• What needs to be done: Reproduce the entries verbatim, beginning at the line that contains "Reading left to" and continuing through the final line of the entries, with both ends included. Omit the pictures from your reproduction.

• Entries from a dataset:
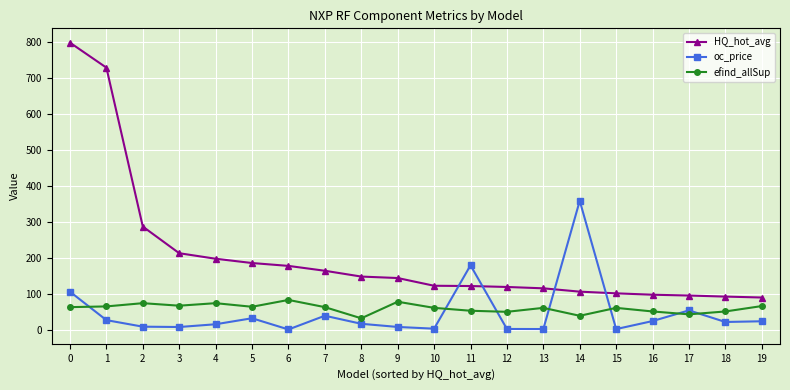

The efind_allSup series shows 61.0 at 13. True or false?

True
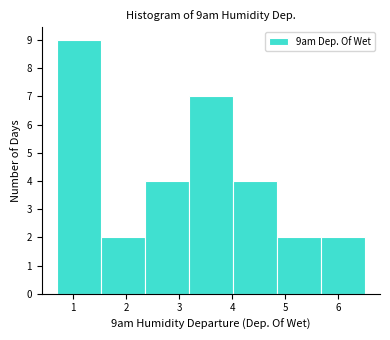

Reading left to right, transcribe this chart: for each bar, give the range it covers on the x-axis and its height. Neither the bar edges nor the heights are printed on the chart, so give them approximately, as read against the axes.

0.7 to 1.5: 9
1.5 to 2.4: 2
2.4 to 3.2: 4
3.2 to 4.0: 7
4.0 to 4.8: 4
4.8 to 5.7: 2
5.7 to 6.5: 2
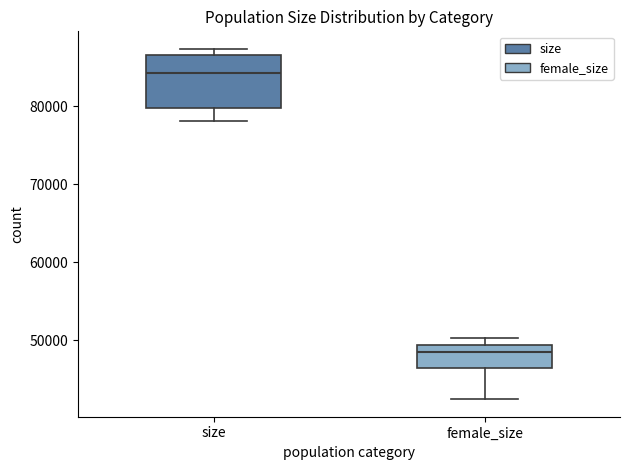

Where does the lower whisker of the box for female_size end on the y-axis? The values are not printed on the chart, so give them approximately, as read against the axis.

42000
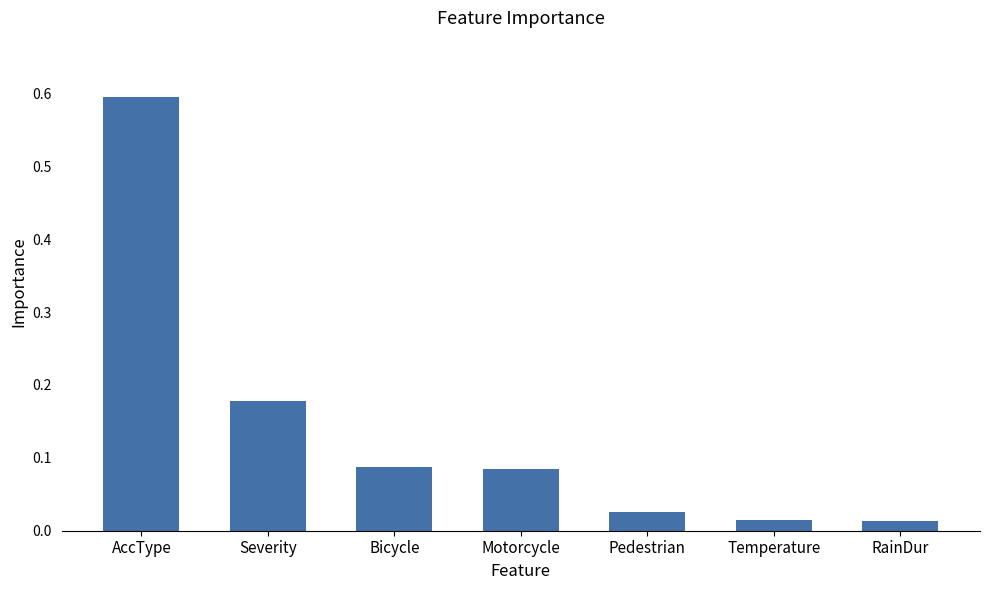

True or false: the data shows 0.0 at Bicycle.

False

• Written answer:
Reading left to right, transcribe this chart: for each bar, give the range it covers on the x-axis and its height. Neither the bar edges nor the heights are printed on the chart, so give them approximately, as read against the axes.

0.7 to 1.5: 9
1.5 to 2.4: 2
2.4 to 3.2: 4
3.2 to 4.0: 7
4.0 to 4.8: 4
4.8 to 5.7: 2
5.7 to 6.5: 2

Where does the lower whisker of the box for female_size end on the y-axis? The values are not printed on the chart, so give them approximately, as read against the axis.

42000

True or false: the data shows 0.0 at Bicycle.

False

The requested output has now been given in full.